For crowdsourced security startup, a carrot and a hack
FORTUNE — What do you get when you bring a couple of former National Security Agency analysts to Silicon Valley? A crowdsourced platform for hacking into customers’ security holes and $7.5 million in funding.
Synack, the Menlo Park, Calif.-based company started by former NSA agents Jay Kaplan and Mark Kuhr, announced this morning that it secured Series A funding from the storied Silicon Valley venture fund Kleiner Perkins Caufield & Byers, along with Google Ventures, Allegis Capital, and Derek Smith (the CEO of another KPCB-backed company, Shape Security).
The startup is unique not only because of its founders’ background, but also because of its business model.
Here’s how it works: Synack finds and vets a worldwide network of security specialists — you might know them as “white-hat hackers” — and gives them financial incentives to find security holes. The researchers, some of whom are other former NSA employees, then use a controlled testing environment to try and infiltrate customers’ systems and pinpoint vulnerabilities. Synack makes money by charging a flat subscription rate to its customers, regardless of the researchers’ findings.

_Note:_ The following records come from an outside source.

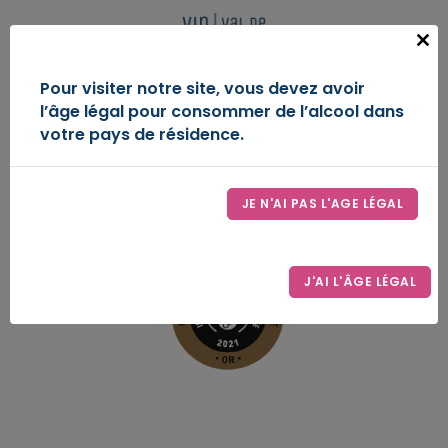
Panneau de gestion des cookies
FR
Close
this
IGP VAL DE LOIRE
Pour visiter notre site, vous devez avoir
modu
l’âge légal pour consommer de l’alcool dans
DÉCOUVREZ-NOUS
votre pays de résidence.
ESPACE D’EXPRESSION
JE N'AI PAS L'AGE LÉGAL
LE SYNDICAT
CONTACT
J'AI L'ÂGE LÉGAL
ESPACE PRO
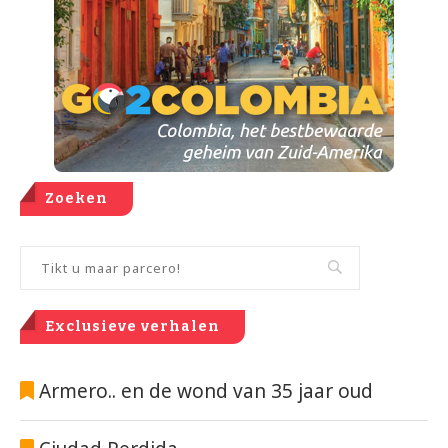
Zoeken
Exclusieve verhalen
Armero.. en de wond van 35 jaar oud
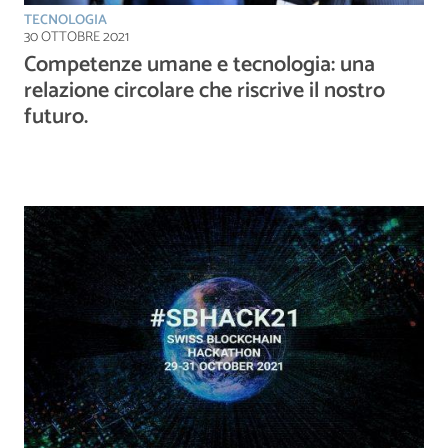
TECNOLOGIA
30 OTTOBRE 2021
Competenze umane e tecnologia: una
relazione circolare che riscrive il nostro
futuro.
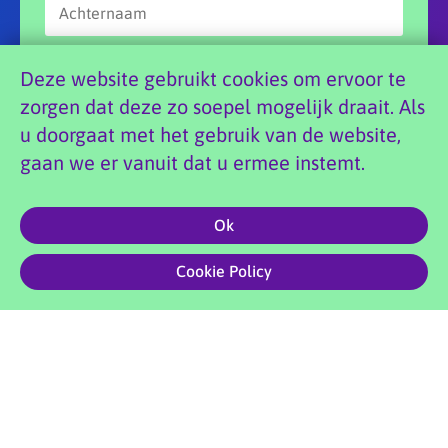
Deze website gebruikt cookies om ervoor te
zorgen dat deze zo soepel mogelijk draait. Als
u doorgaat met het gebruik van de website,
Aanmelden
gaan we er vanuit dat u ermee instemt.
Ok
0
Copyright 2026 Doenya’s Danswereld |
Privacyvoorwaarden
|
Cookie Policy
Website foto’s: Marian Shutte | Site by
Creative Compound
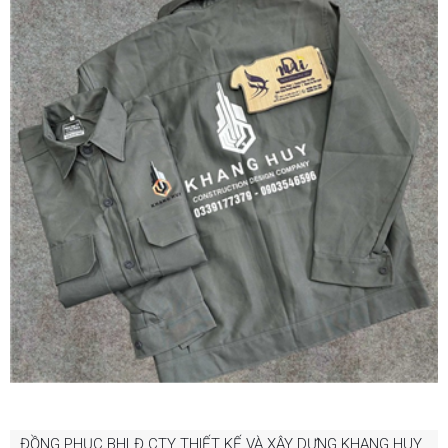
ĐỒNG PHỤC BHLĐ CTY THIẾT KẾ VÀ XÂY DỰNG KHANG HUY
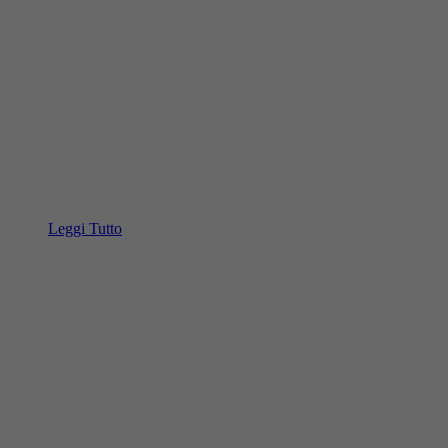
Leggi Tutto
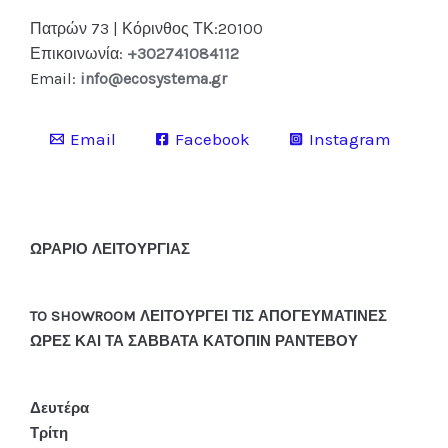
Πατρών 73 | Κόρινθος ΤΚ:20100
Επικοινωνία:
+302741084112
Email:
info@ecosystema.gr
Email
Facebook
Instagram
ΩΡΑΡΙΟ ΛΕΙΤΟΥΡΓΙΑΣ
TO SHOWROOM ΛΕΙΤΟΥΡΓΕΙ ΤΙΣ ΑΠΟΓΕΥΜΑΤΙΝΕΣ
ΩΡΕΣ ΚΑΙ ΤΑ ΣΑΒΒΑΤΑ ΚΑΤΟΠΙΝ ΡΑΝΤΕΒΟΥ
Δευτέρα
Τρίτη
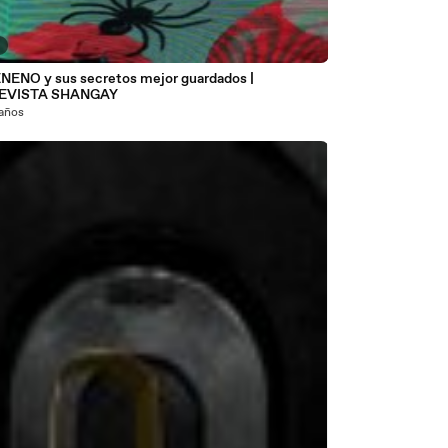
5
NENO y sus secretos mejor guardados |
EVISTA SHANGAY
 años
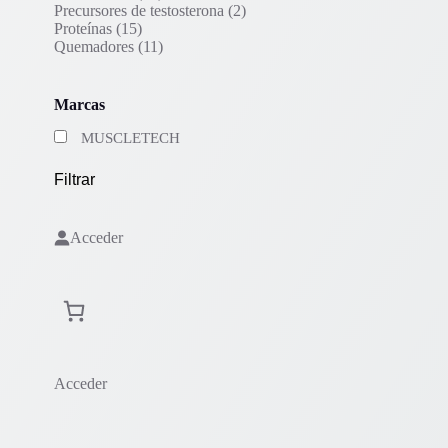
productos
2
Precursores de testosterona
2
15
productos
Proteínas
15
productos
11
Quemadores
11
productos
Marcas
MUSCLETECH
Filtrar
Acceder
Acceder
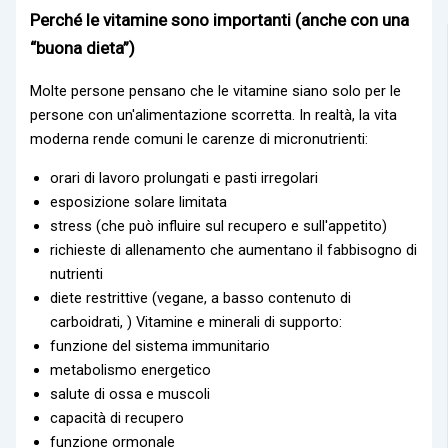
Perché le vitamine sono importanti (anche con una
“buona dieta”)
Molte persone pensano che le vitamine siano solo per le
persone con un'alimentazione scorretta. In realtà, la vita
moderna rende comuni le carenze di micronutrienti:
orari di lavoro prolungati e pasti irregolari
esposizione solare limitata
stress (che può influire sul recupero e sull'appetito)
richieste di allenamento che aumentano il fabbisogno di
nutrienti
diete restrittive (vegane, a basso contenuto di
carboidrati, ) Vitamine e minerali di supporto:
funzione del sistema immunitario
metabolismo energetico
salute di ossa e muscoli
capacità di recupero
funzione ormonale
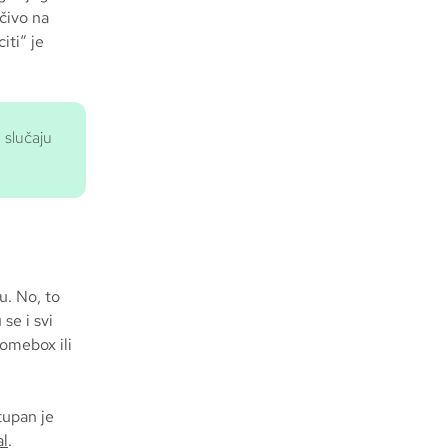
učivo na
iti“ je
 slučaju
u. No, to
se i svi
Homebox ili
tupan je
al
.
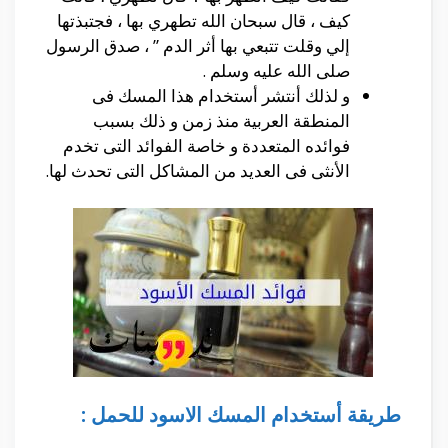
كيف ، قال سبحان الله تطهري بها ، فجتبذتها
إلي وقلت تتبعي بها أثر الدم ” ، صدق الرسول
صلى الله عليه وسلم .
و لذلك أنتشر أستخدام هذا المسك فى
المنطقة العربية منذ زمن و ذلك بسبب
فوائده المتعددة و خاصة الفوائد التى تخدم
الأنثى فى العديد من المشاكل التى تحدث لها.
طريقة أستخدام المسك
الاسود
للحمل :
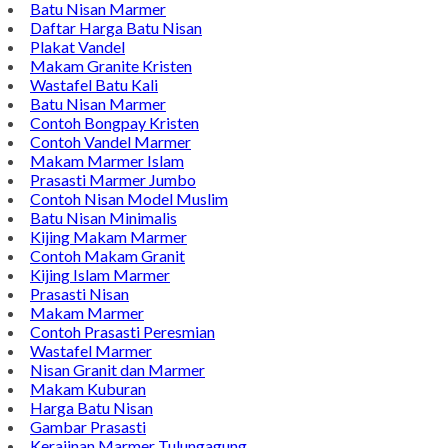
Batu Nisan Marmer
Daftar Harga Batu Nisan
Plakat Vandel
Makam Granite Kristen
Wastafel Batu Kali
Batu Nisan Marmer
Contoh Bongpay Kristen
Contoh Vandel Marmer
Makam Marmer Islam
Prasasti Marmer Jumbo
Contoh Nisan Model Muslim
Batu Nisan Minimalis
Kijing Makam Marmer
Contoh Makam Granit
Kijing Islam Marmer
Prasasti Nisan
Makam Marmer
Contoh Prasasti Peresmian
Wastafel Marmer
Nisan Granit dan Marmer
Makam Kuburan
Harga Batu Nisan
Gambar Prasasti
Kerajinan Marmer Tulungagung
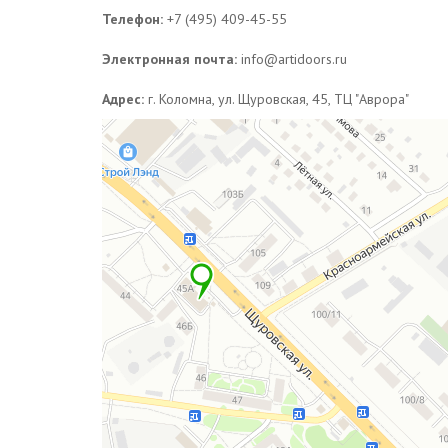
Телефон:
+7 (495) 409-45-55
Электронная почта:
info@artidoors.ru
Адрес:
г. Коломна, ул. Щуровская, 45, ТЦ "Аврора"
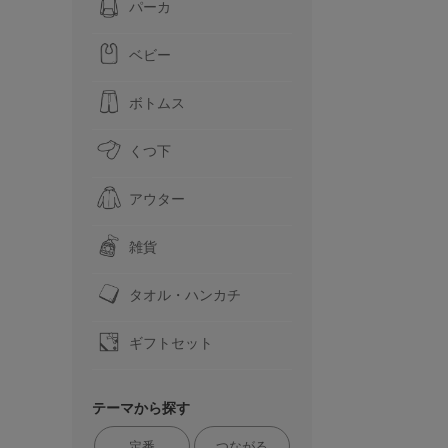
パーカ
ベビー
ボトムス
くつ下
アウター
雑貨
タオル・ハンカチ
ギフトセット
テーマから探す
定番
つながる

“The fact that we can’t find something doesn’t mean our researchers aren’t working,” says Kaplan, Synack’s CEO and one of its co-founders. “And we haven’t really seen a case where [vulnerability] submissions start dropping off.”
The idea of enlisting outsiders to find vulnerabilities isn’t exactly new — Google’s (GOOG) “bug bounty” program pays independent researchers who find security flaws in its products. But, says Kaplan, most companies neither have the desire nor the know-how to publicly engage with a worldwide network of security specialists. By finding and vetting the researchers and providing safe, super-secret testing tools, Synack could provide an attractive alternative to enterprises struggling to find and patch their security risks — a broad and lucrative potential customer base.
Unsurprisingly, the company won’t actually name any customers. But KPCB general partner Ted Schlein is convinced that, given the heightened awareness of security risks, Synack will get some big names on board. “What’s happening now is the stakes are so high,” says Schlein, who also invested in security companies AlienVault and Ionic Security, among others. “Rather than being an operational nuisance, the losses today can be astronomical.”
That’s why companies are spending more money on security. And while the NSA may have a bruised reputation in light of recent domestic surveillance programs, its analysts are known to be some of the best in the business.
“The people who come out of the NSA are very marketable,” says Dan Manson, a professor in the computer information systems department at California State Polytechnic University, Pomona (who also organizes a cyber-defense competition). “You get to work with the best tools and some of the most cutting-edge projects in national security. It’s a great training ground.”
Synack’s founding team has been able to attract some of that talent. The company currently employs about 15 staffers and “hundreds” of independent researchers, but will use some of its new funding to hire more people. “There’s great talent moving out of the NSA for probably obvious reasons,” says KPCB’s Schlein.
Right now, Synack’s biggest selling point is probably the caliber of researchers it can pull together. But while there’s not a whole lot of intellectual property involved in its offering, chief executive Kaplan says they have developed a technology platform to handle its interactions with customers and of course to provide a safe and private testing ground for its researchers. Synack also provides analytics and data to its customers, and Kaplan plans to develop and sell more products and services in the near future. With no shortage of cybersecurity risks plaguing corporate customers, Synack and its army of super-secret security specialists could find themselves in a growing business for years to come.